Shareholder FAQ 120925
WHAT ARE THE TERMS OF THE OFFER? 

Under the terms of the Acquisition, which is subject to the satisfaction (or where applicable, waiver) of the conditions and further terms set out in Appendix I to the Scheme Document, Dalata Shareholders will be entitled to receive
for each Dalata Share €6.45 in cash.

WHO IS MAKING THE OFFER? 

The Offer is being made by Pandox Ireland Tuck Limited (Bidco), a newly-incorporated company wholly-owned by Pandox AB (“Pandox”) and Eiendomsspar AS (“Eiendomsspar”, and together with Pandox and Bidco, the “Consortium”). Further details in relation to Bidco and the Consortium are set out in the Scheme Document.

WHERE CAN I FIND MORE INFORMATION?

Detailed information about the Offer can be found in the Scheme Document published on 12 August 2025 on Dalata’s website.

WHAT SHAREHOLDER MEETINGS TOOK PLACE TO APPROVE THE SCHEME?

The Scheme required approval by Dalata Shareholders at two Scheme Meetings.

The first of the Scheme Meetings (the “First SchemeMeeting”), was held for Eiendomsspar (as a member of the Consortium) and Topco (as a wholly-owned subsidiary of a member of the Consortium) (together, the “Consortium Shareholders”) on 11 September 2025.

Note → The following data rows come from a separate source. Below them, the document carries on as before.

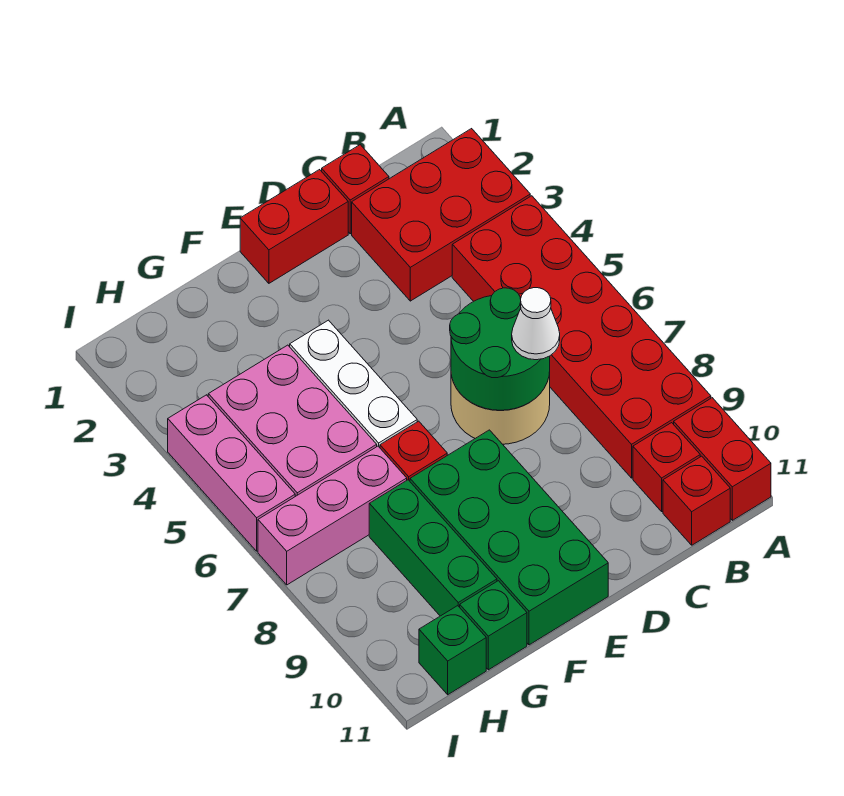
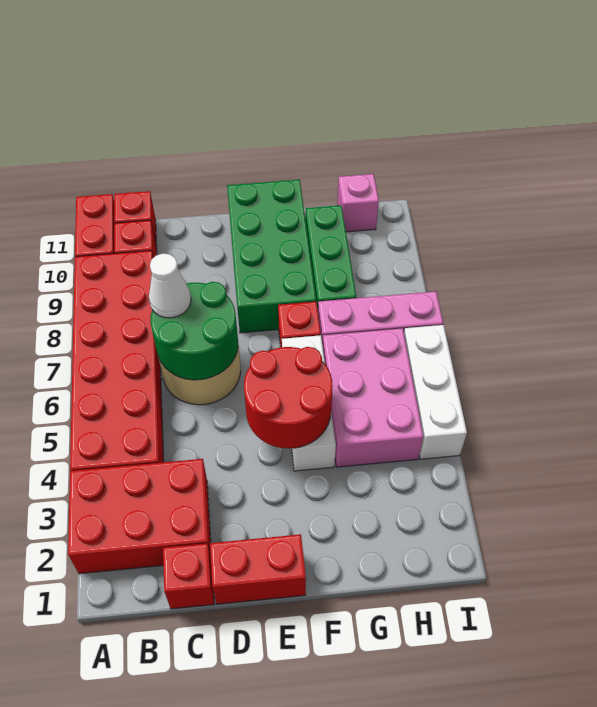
none -> red round brick E4:F5 level 2
green brick G11 level 1 -> none
green brick H11 level 1 -> pink brick H11 level 1
pink brick I4:I6 level 1 -> white brick I4:I6 level 1

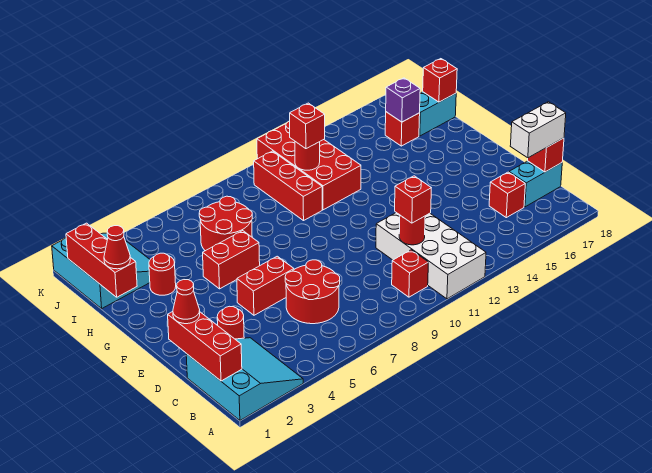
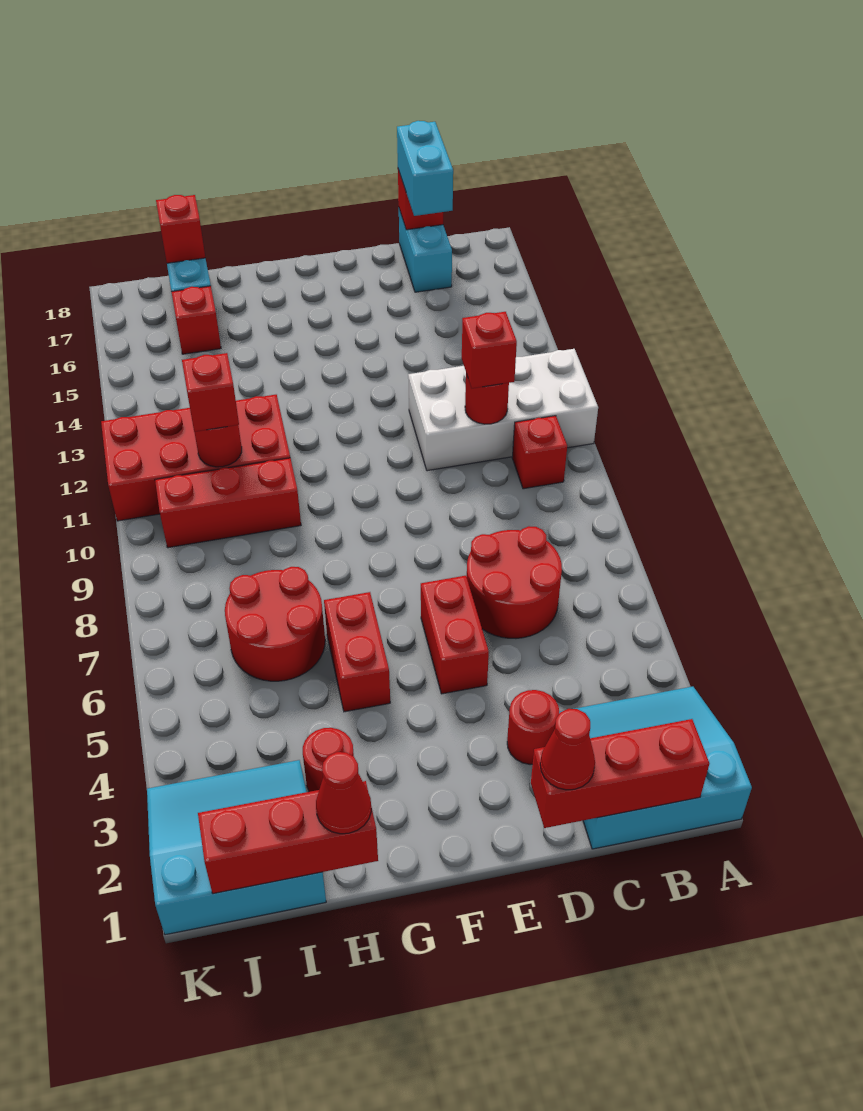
red brick C16 level 1 -> none
white brick C17:C18 level 3 -> cyan brick C17:C18 level 3
purple brick I16 level 2 -> none

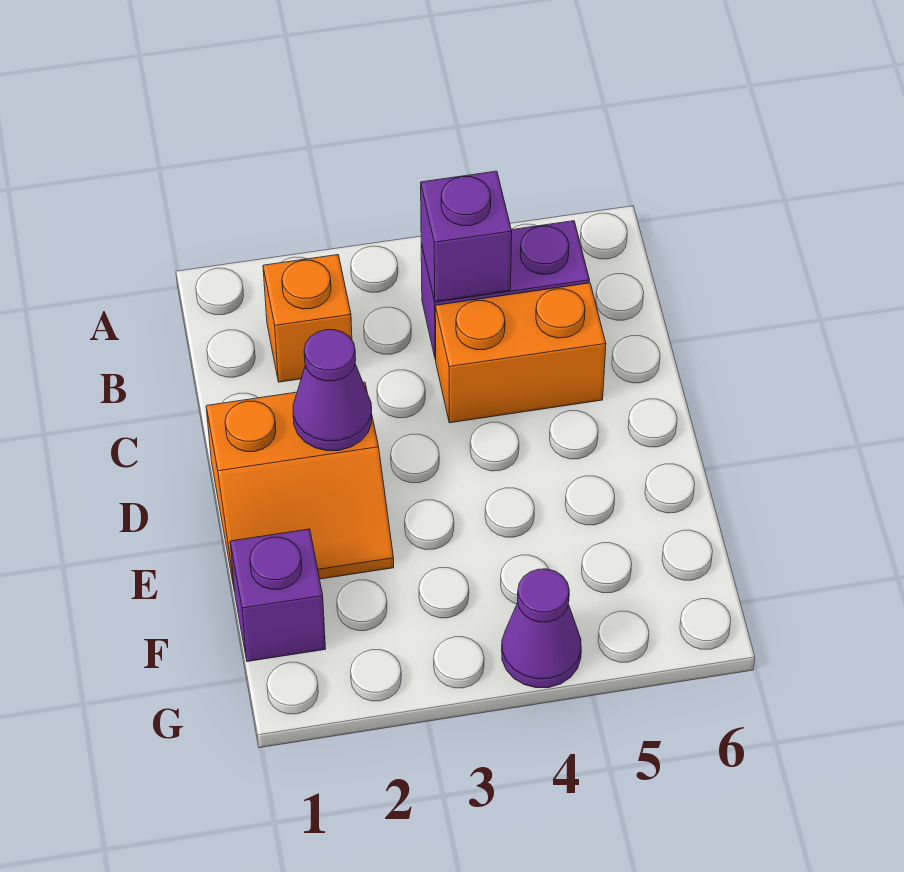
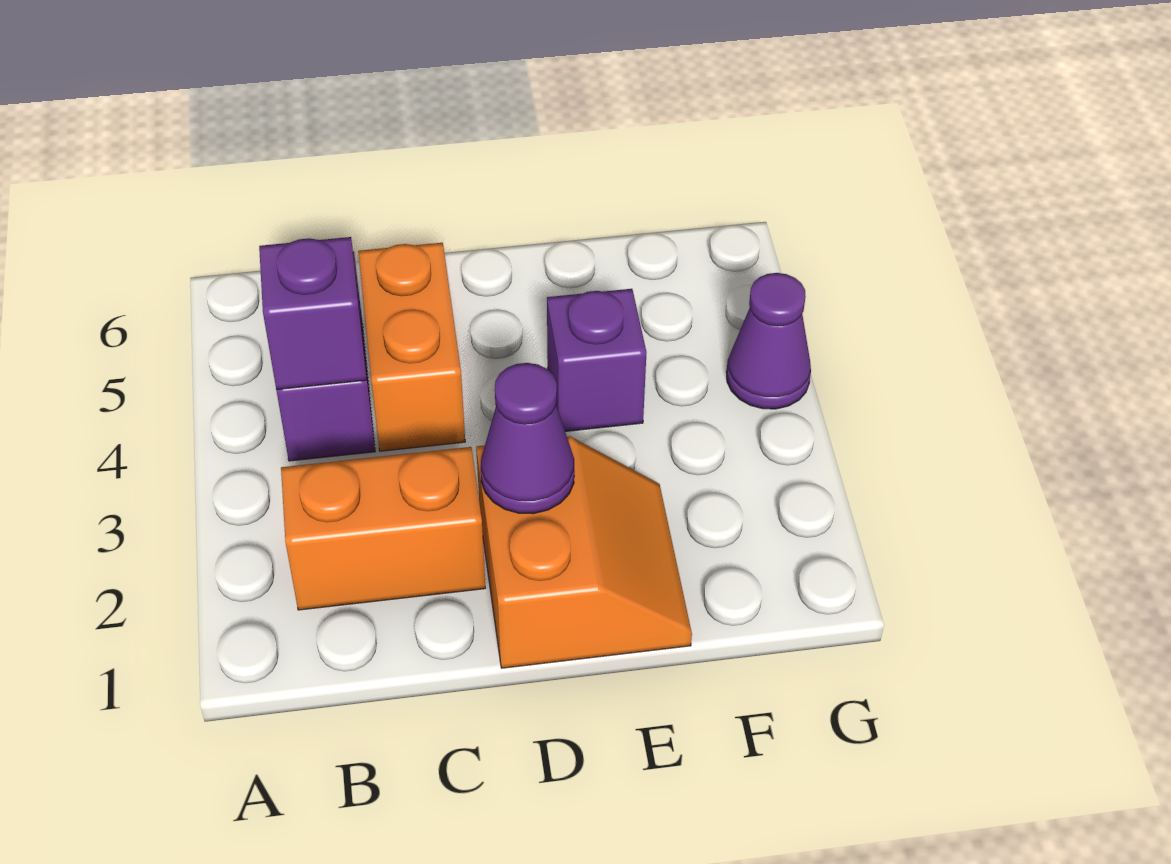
orange brick B2 level 1 -> orange brick B2:C2 level 1
purple brick F1 level 1 -> purple brick E4 level 1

The second Scheme Meeting (the “Second Scheme Meeting”) of the Dalata Shareholders (other than Holders of Excluded Shares and Consortium Shareholders) (the “Independent Dalata Shareholders”) was held on 11 September 2025 following the conclusion of the First Scheme Meeting.

In addition to approval at the Scheme Meetings, implementation of the Scheme also required various approvals by Dalata Shareholders at an extraordinary general meeting (the “EGM”). The EGM was held on 11 September 2025 following the conclusion of the Second Scheme Meeting.

WHAT NEXT STEPS ARE REQUIRED TO COMPLETE THE ACQUISITION?

An application will be made by Dalata to the High Court to seek directions as to advertising and setting the Scheme Sanction Hearing Date. The High Court is currently on its Long Vacation and regular sittings are due to resume in early October 2025. The application to seek directions is therefore expected to be heard by the High Court in early October.

Dalata will then make an announcement to confirm the expected Scheme Sanction Hearing Date. It is expected that the Scheme Sanction Hearing will take place in late October or early November.

The Acquisition is also conditional on, among other things, the receipt of any necessary regulatory or other approvals or clearances from the European Commission and the UK CMA which are being progressed at present.

Subject to the sanction of the Scheme by the High Court and the satisfaction of the Conditions of the Scheme, a copy of the Court Order and certain other related documents will be delivered to the Registrar of Companies.

The Acquisition is then expected to be declared effective before the end of November 2025.

WHAT HAPPENS IF THE ACQUISTION IS NOT SANCTIONED BY THE HIGH COURT?

If the Acquisition is not sanctioned by the High Court, the parties may agree, within 30 days, to appeal that decision. If the appeal is not successful, Bidco will not acquire the Company under the proposed scheme of arrangement, and alternative structures may be considered.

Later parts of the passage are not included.